Ok. Some other things to check:

matthewberryman commented 6 years ago

You may need to change your launch configuration (if points in previous comment don't hold) and relaunch. I'm not sure about making a note in the readme as it's becoming bloated and once I fix #4 this will solve a lot of the issues.

See https://docs.aws.amazon.com/AmazonECS/latest/developerguide/logs.html for location of ECS agent logs (in the ec2 instance) that can help with further troubleshooting.

danbjoseph commented 6 years ago

so for 'Network' under '1. Configure Auto Scaling group details' if i put "Launch into EC2-Classic" then I get error messages about VPC security rules for a non-VPC instance when it tries to start the initial instance. if i select "vpc-xxxxxxx (xxx.xx.x.x/xx)" then i get this message screen shot 2018-01-02 at 3 56 33 pm in my AWS VPC dashboard, it lists only the above one. and it is not default. if i select it, "create default VPC" is disabled in the action menu. if i create one should i be able to set it as default? what settings? screen shot 2018-01-02 at 4 01 17 pm are there implications for our wider AWS infrastructure?

matthewberryman commented 6 years ago

If you want to launch into EC2-classic then you could get rid of the conflicting VPC rules. Probably best to deselect the one you've created and then create a default one using the action menu, which will autoassign public IP addresses. Otherwise if you wanted to go with the separate one (to keep this separate from other services - VPC provides network isolation that can be useful security-wise) then the auto-assign feature is under VPC -> subnets.

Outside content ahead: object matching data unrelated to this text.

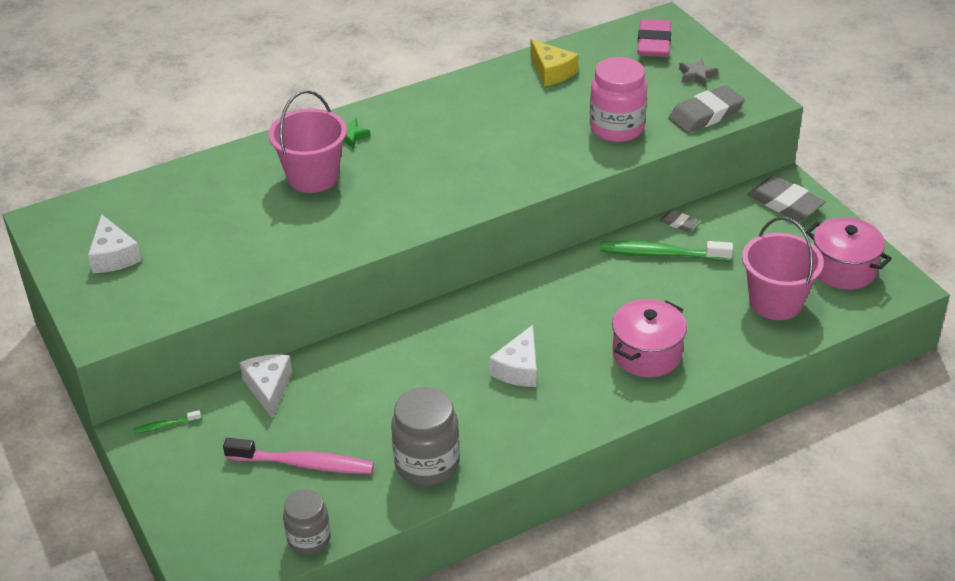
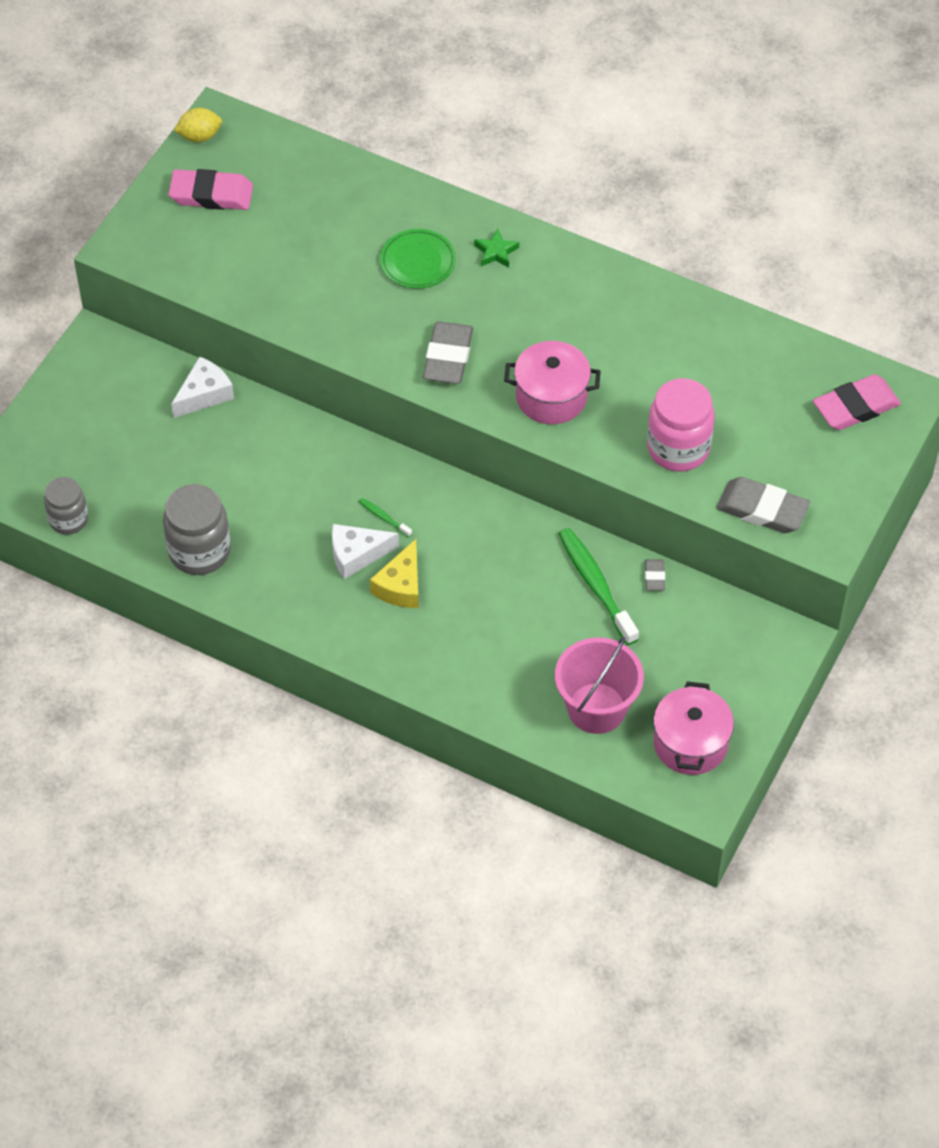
camera: 55 degrees right, 15 degrees up
white cheese [88,214,142,273] -> pink eraser [169,169,253,210]
green toothbrush [133,410,201,434] -> green toothbrush moved to [359,498,412,537]
pink toothbrush [223,438,374,474] -> none
pink bucket [269,90,347,193] -> green plate [380,229,456,289]
yellow cheese [530,39,578,86] -> yellow cheese moved to [370,539,419,608]
pink pot [612,299,687,377] -> pink pot moved to [504,341,601,424]
grey star [679,58,718,87] -> none
grey eraser [747,176,826,221] -> grey eraser moved to [423,321,473,384]
none -> yellow lemon [174,108,222,142]

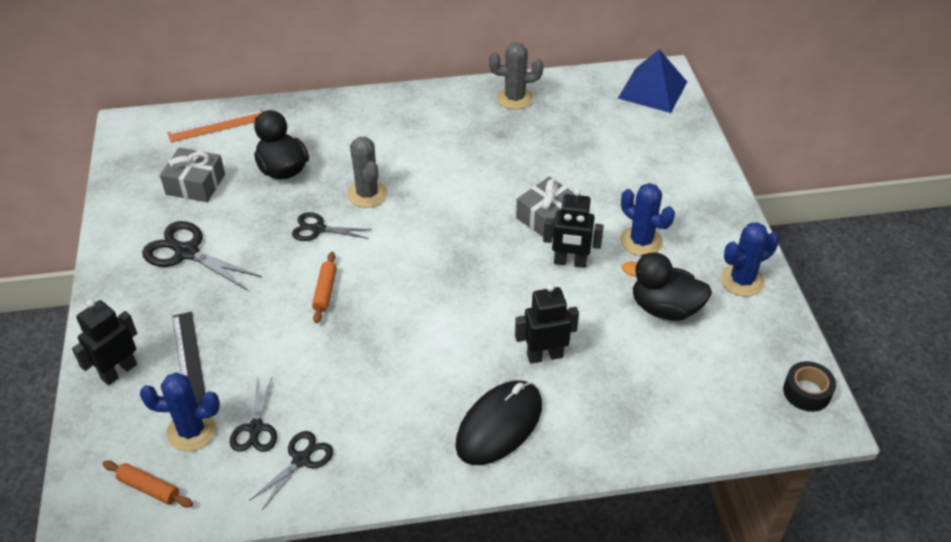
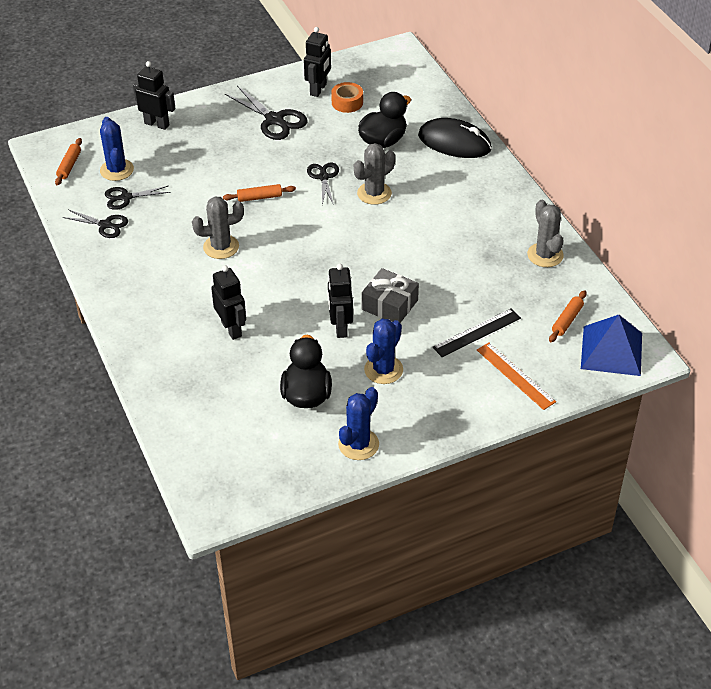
camera: 75 degrees right, 0 degrees up
black scissors [142,221,262,290] -> black scissors turned 120 degrees clockwise [225,86,307,140]
grey gift [160,148,225,202] -> orange tape [331,82,363,113]
orange ruler [167,110,263,142] -> orange ruler moved to [477,342,556,410]
black ruler [172,312,205,403] -> black ruler moved to [433,308,521,357]
black mouse [455,380,542,465] -> black mouse moved to [418,118,492,158]
blue cactus [721,222,779,297] -> blue cactus turned 75 degrees clockwise [338,387,379,460]
black tape [783,361,836,412] -> none
none -> grey cactus [192,197,244,259]
none -> black robot [304,27,331,97]
none -> orange rolling pin [549,290,586,342]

screenshot 2018-01-03 08 07 22
danbjoseph commented 6 years ago
matthewberryman commented 6 years ago

Per https://docs.aws.amazon.com/AmazonVPC/latest/UserGuide/default-vpc.html seems you can't create a default VPC if your account is old enough that it supports ec2-classic - I guess you'd have to log a support ticket.

So, to launch into EC2-classic, you would need to modify your launch configuration (by copying the existing one, and then on the next step go back and modify), to change the security groups to EC2-Classic security groups.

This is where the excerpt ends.